MEMORANDUM POUR LA RESOLUTION DES CRISES POLITIQUES ET SECURITAIRES GRAVES QUI AFFECTENT NOTRE PAYS, LE CAMEROUN (Depuis Kondengui)

Chers compatriotes,

Il nous revient que, au cours d’une visite à Bamenda, le 09 Mai dernier, le Premier ministre a annoncé que Mr Biya Paul était prêt à lancer un dialogue en vue de la résolution de la crise anglophone, au cours duquel tous les sujets pourraient être débattus, `a l’ exception de la sécession. Faisant écho à cette nouvelle, certains camerounais se sont offerts comme médiateurs. Malheureusement, pendant que le Premier ministre est encore sur le terrain en train de relayer les instructions de son chef, son collaborateur, le ministre de l’administration terriotriale le contredit en affirmant catégoriquement à la télévision France 24 que ” le dialogue ne portera pas sur la forme de l’Etat “. Ceci met en évidence les divergences profondes au sein du gouvernement et n’augure rien de bon quant á son engagement ferme pour l’organisation du dialogue inclusif.

Alors même que nous sommes incarcérés depuis bientôt quatre mois dans les prisons de Yaoundé, il est de notre devoir patriotique de réagir aux manoeuvres en cours et d’exposer nos propositions pour la résolution des principales crises qui affectent gravement notre pays.

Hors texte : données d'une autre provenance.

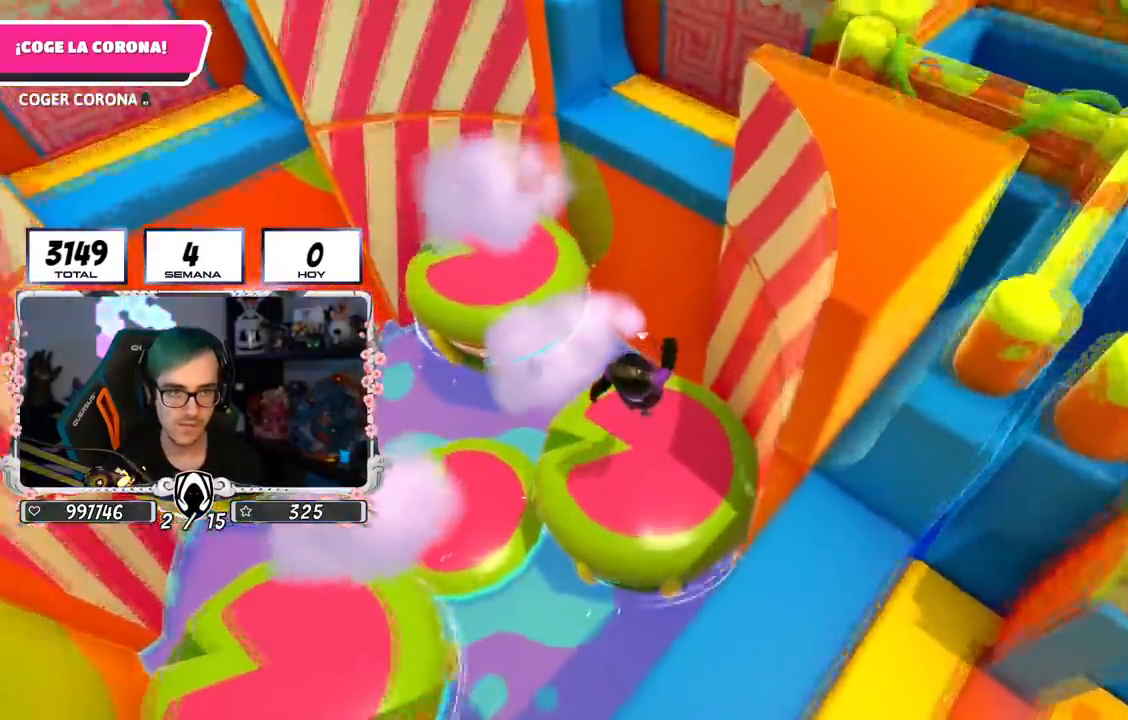
{"buttons": [], "left_stick": "up-left", "right_stick": "right", "events": [[67, "right_stick", "right"], [384, "left_stick", "up-left"]]}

D’ entrée de jeu, nous voulons exprimer toute notre gratitude à la communauté internationale pour le soutien qu’elle apporte à notre pays, afin que celui-ci devienne une véritable démocratie, assise sur le socle du droit, soucieux du bien-être de tous ses citoyens, respectueuse des libertés et des droits humains fondamentaux-

A. CONTEXTE GÉNÉRAL

Dans ce contexte, et s’agissant de la proposition ci-vant de M. Biya Paul, rapportée par le Premier ministre, il est appréciable de constater que la voix haute de la communauté internationale commence á être entendue par le régime en place, car les suppliques de la communauté nationale sont restées vaines depuis bientôt trois ans. A cet égard, il convient de rapporter que la constitution de 1996, bien qu’etant une reproduction incomplète des propositions de la commission constitutionnelle de la tripartie tenue en 1991 offrait, à travers ses propositions sur la décentralisation, une amorce de solution – certes imparfait – au malaise anglophone. Le régime de M. Biya, son parti le RDPC et ses alliés ont délibérement décidé de ne pas la mettre en oeuvre. Entre-temps, les problèmes du pays, nos conditions de vie, et plus spécifiquement la question anglophone ont empiré, faute d’un leadership pro-actif capable d’y apporter des réponses idoines.

Dans la même mouvance, lorsque il y a trois ans, la crise éclata dans les régions du Nord-Ouest et du Sud-Ouest, mettant en lumiéres des problémes structurels importants relatifs à l’organisation et au fonctionnement de notre Etat, le regime de M. Biya, fidèle à sa posture autocratique et condescendante, décida d’ignorer l’exhortation des acteurs nationaux et de la communauté internationale pour l’organisation d’un dialogue franc, consensuel, transparent et inclusif en d’une resolution durable des problèmes qui affectent notre pays. Dans cet entêtement, M. Biya choisit, dès septembre 2017, de déclarer la guerre à ses propres populations.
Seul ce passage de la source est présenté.